Even Goldman Sachs is succumbing to the gloomy mood on Wall Street by abandoning its earlier bullish stance and warning that US stocks will end the year in the red.
Goldman Sachs (GS) took an ax Thursday night in its stock market forecast, cutting its year-end target for the S&P 500 from 4,300 to just 3,600. That implies a further 2% drop from current levels and no lasting rebound.
Worse yet, the Wall Street bank is warning of further trouble for stocks in a potential recession and acknowledging risks to its outlook are tilted to the downside.
“The picture is unusually murky,” Goldman Sachs strategists wrote in the report. “Future paths for inflation, economic growth, interest rates, earnings and valuations are changing more than usual with a wider distribution of potential outcomes.”
In other words, nobody really knows what happens next.
That uncertainty is contributing to the ongoing sell-off in the stock market.
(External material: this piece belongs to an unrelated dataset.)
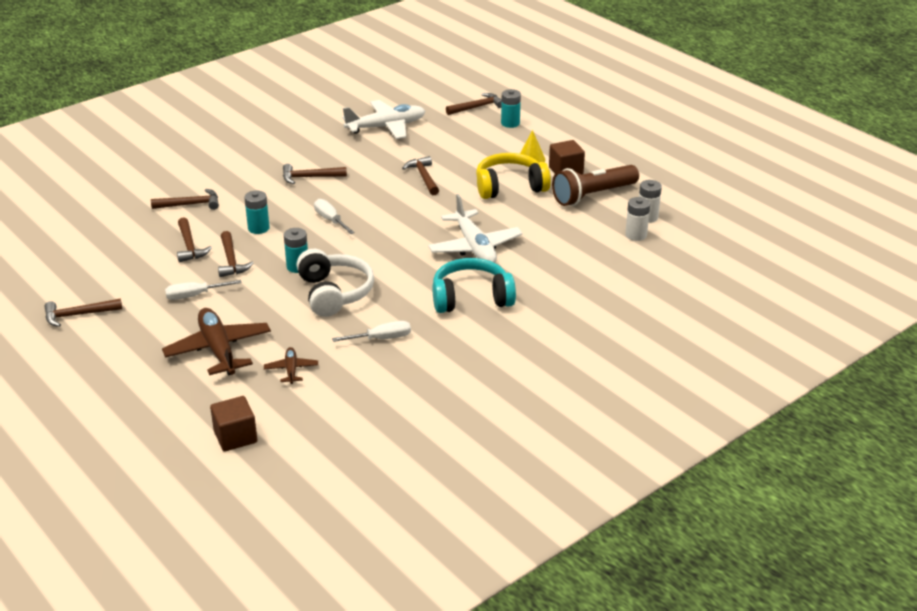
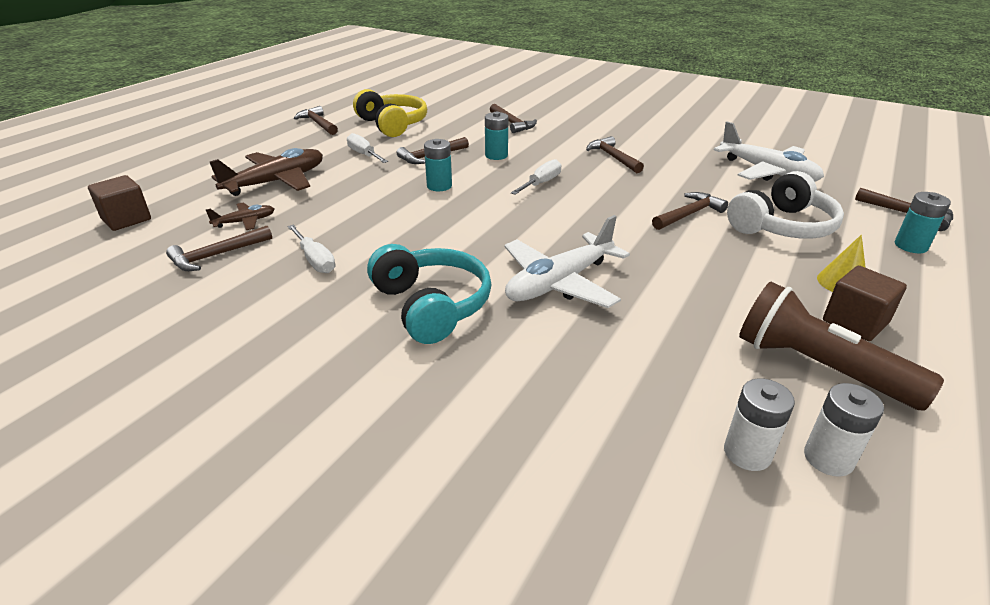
camera: 70 degrees right, 0 degrees up
brown hammer [177,218,212,262] -> brown hammer moved to [166,226,272,271]
white headphones [296,249,374,317] -> white headphones moved to [727,171,844,239]
yellow headphones [476,153,551,199] -> yellow headphones moved to [353,89,427,137]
The Dow fell below the 30,000 level on Friday, shedding more than 660 points, or 2.2%. The S&P 500 and the Nasdaq fell 2.4% each.
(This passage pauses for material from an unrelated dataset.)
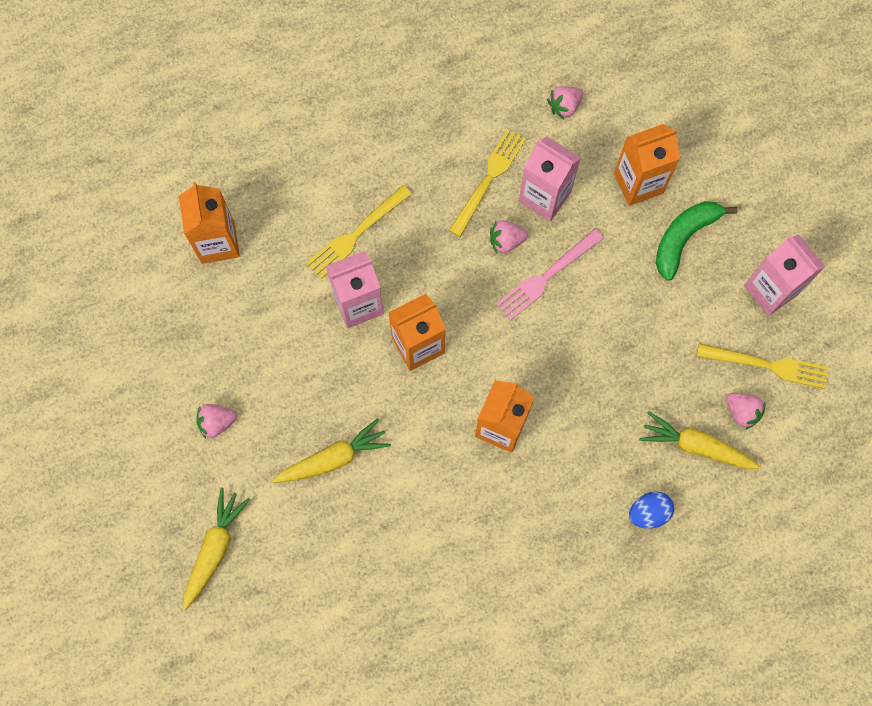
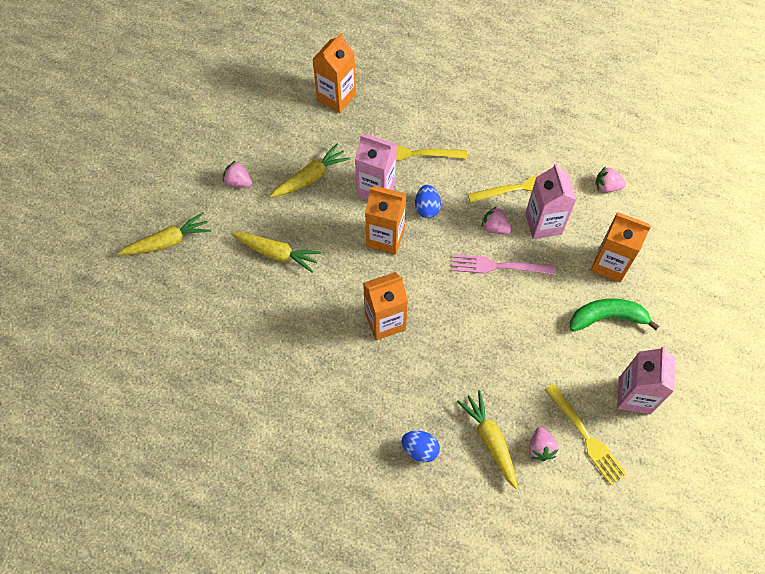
camera: 45 degrees right, 10 degrees down
none -> yellow carrot [270,144,350,198]
none -> blue egg [415,185,441,218]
Stubbornly high inflation has forced the Federal Reserve to keep its foot firmly on the brakes, at a time when some investors expected it to begin to ease. The Fed is intentionally slowing down the economy to control inflation. Sharp increases in interest rates and the possibility of more to come increase the risk that the Fed will overshoot and trigger a recession.
“Based on discussions from our clients, most equity investors have adopted the view that a hard landing scenario is inevitable,” Goldman Sachs strategists wrote, “and their focus is on the timing, magnitude and the duration of a possible recession and investment strategies. for that perspective.
Of course, no one knows for sure if there will be a recession. Investors may be too pessimistic and the economy may avoid a recession.
But if there is a recession, Goldman Sachs expects the S&P 500 to continue falling, eventually bottoming out at 3,150. That translates to a further 14% decline from current levels.
Bank of America is warning clients that the market environment is looking more and more like the terrifying days of March 2020, except this time neither the Federal Reserve nor politicians in Washington are coming to the rescue.
One concern is that the full impact of interest rate increases will take months to be felt. That means the Fed may not know it’s overstepped until it’s too late.
“The Fed is hiking at the fastest pace in recent history with the height of uncertainty about the macroeconomic outlook,” Bank of America strategists wrote in a report to clients on Friday. “To us, this looks like driving at 75mph but not knowing which way the road will turn. An accident seems inevitable.